End Of The Bubble Bailouts
By A. Gary Shilling
For a quarter-century, Americans’ spending binge has been fueled by a declining savings rate and increased borrowing. The savings rate of American consumers has fallen from 12% in the early 1980s to -1.7% today (see chart below). This means that, on average, consumer spending has risen about a half percentage point more than disposable, or after-tax, income per year for a quarter-century.
The fact that Americans are saving less and less of their after-tax income is only half the profligate consumer story. If someone borrows to buy a car, his savings rate declines because his outlays go up but his disposable income doesn’t. So the downward march in the personal savings rate is closely linked to the upward march in total consumer debt (mortgage, credit card, auto, etc.) in relation to disposable income (see chart below).
Robust consumer spending was fueled first by the soaring stock market of the 1990s and, more recently, by the housing bubble, as house prices departed from their normal close link to the Consumer Price Index (see chart below) and subsequently racked up huge appreciation for homeowners, who continued to save less and spend more. Thanks to accommodative lenders eager to provide refinancings and home equity loans, Americans extracted $719 billion in cash from their houses last year after a $633 billion withdrawal in 2004, according to the Federal Reserve.

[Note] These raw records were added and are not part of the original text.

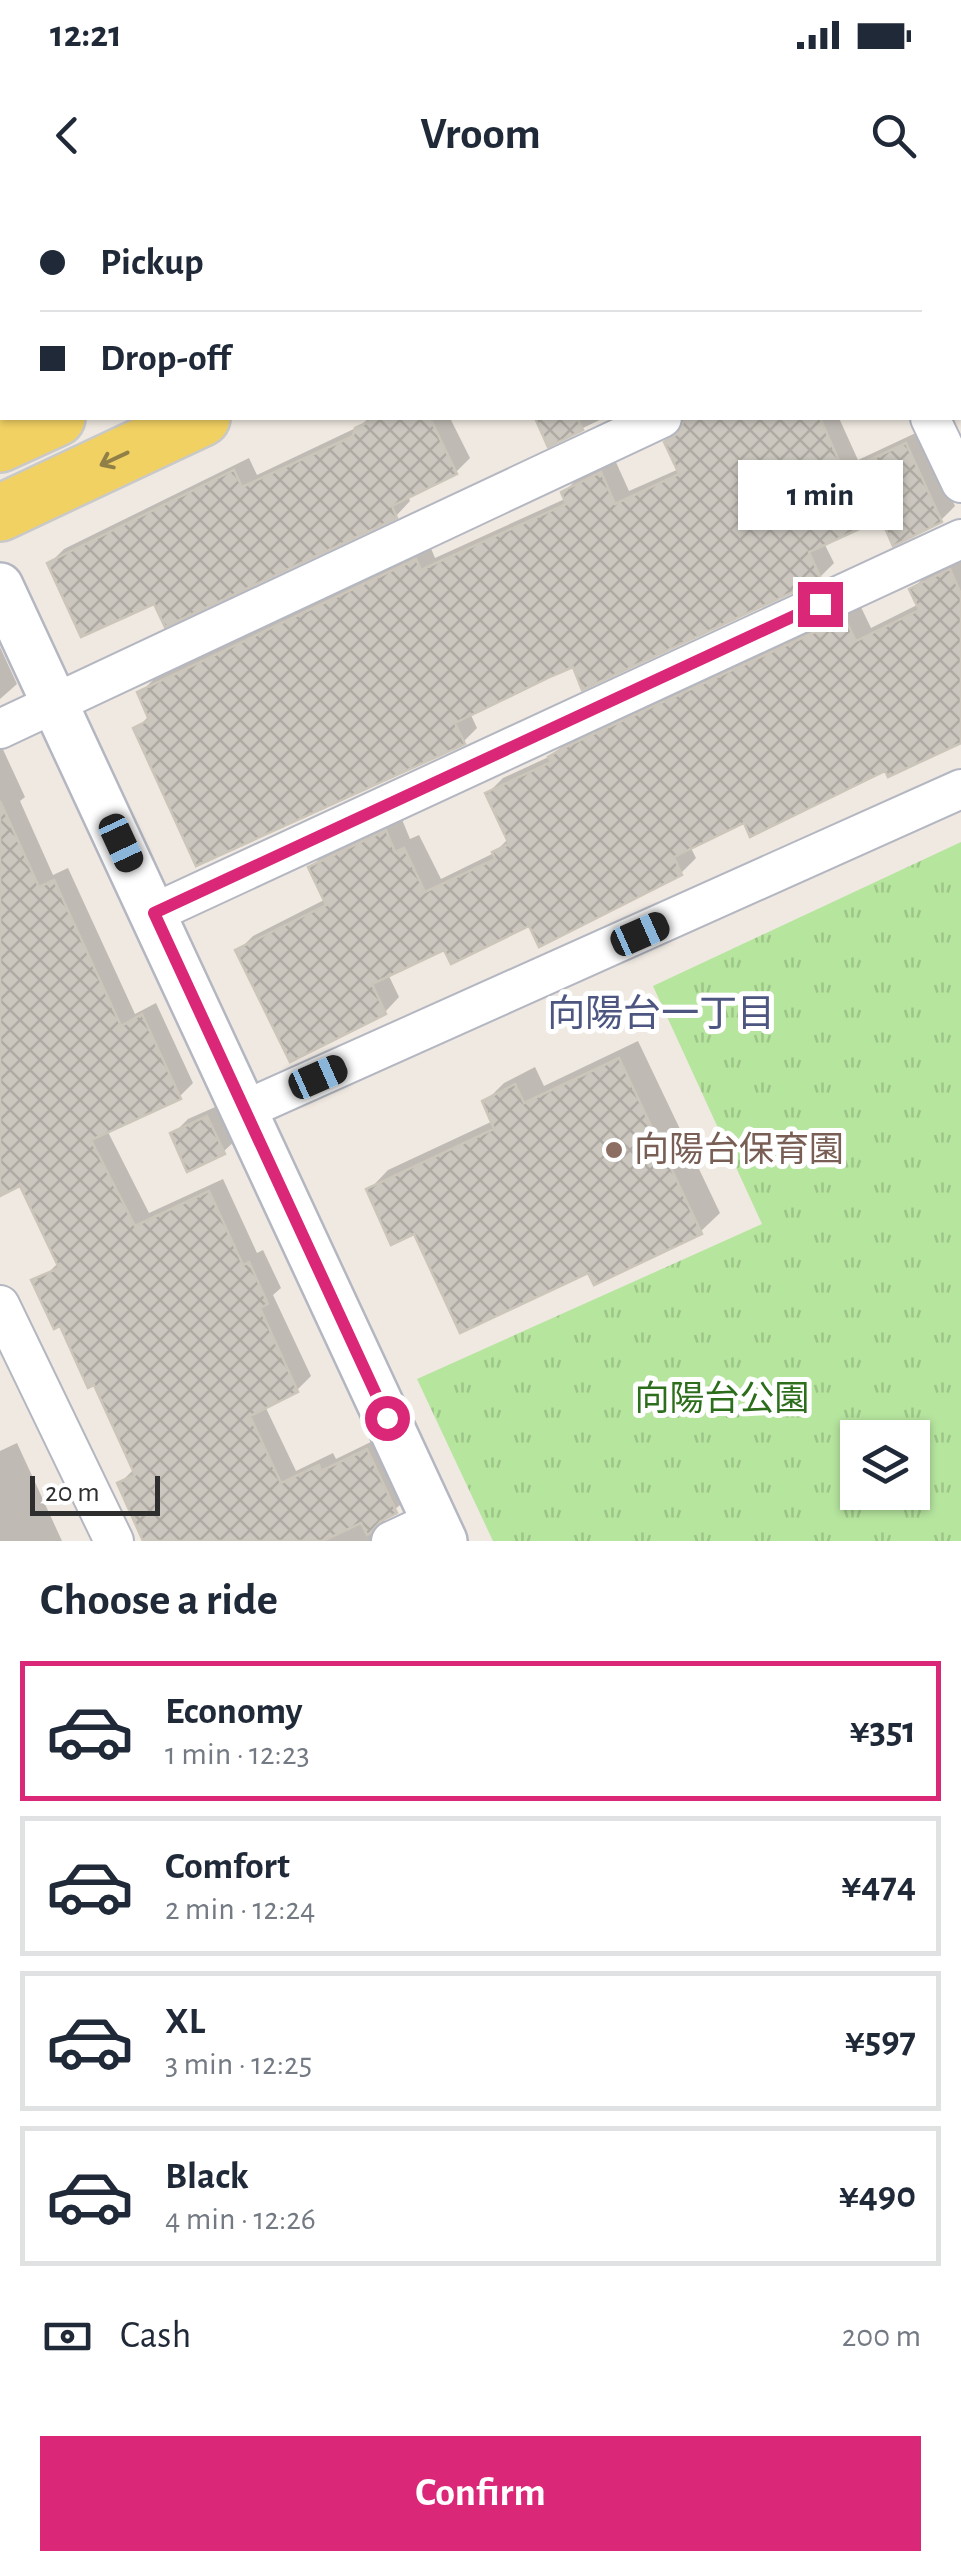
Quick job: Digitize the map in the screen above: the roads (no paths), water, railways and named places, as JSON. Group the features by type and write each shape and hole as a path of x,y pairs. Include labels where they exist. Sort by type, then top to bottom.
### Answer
{"main road":[{"path":"0,444 53,420"},
{"path":"0,514 198,420"}],"street":[{"path":"0,730 658,420"},
{"path":"931,420 961,483"},
{"path":"154,913 961,539"},
{"path":"0,586 247,1109 439,1531 391,1541"},
{"path":"247,1109 961,790"},
{"path":"0,1305 114,1541"}],"place":[{"name":"向陽台保育園","path":"614,1150"}],"district":[{"name":"向陽台一丁目","path":"661,1015"}],"park label":[{"name":"向陽台公園","path":"722,1399"}]}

But the housing bubble is deflating rapidly. I expect at least a 20% decline in median single-family house prices nationwide, and that number may be way understated. A bursting of the bubble would force many homeowners to curb their outlays in order to close the gaps between their income and spending growth. That would surely precipitate a major recession that would become global, given the dependence of most foreign countries on U.S. consumers to buy the excess goods and services for which they have no other markets.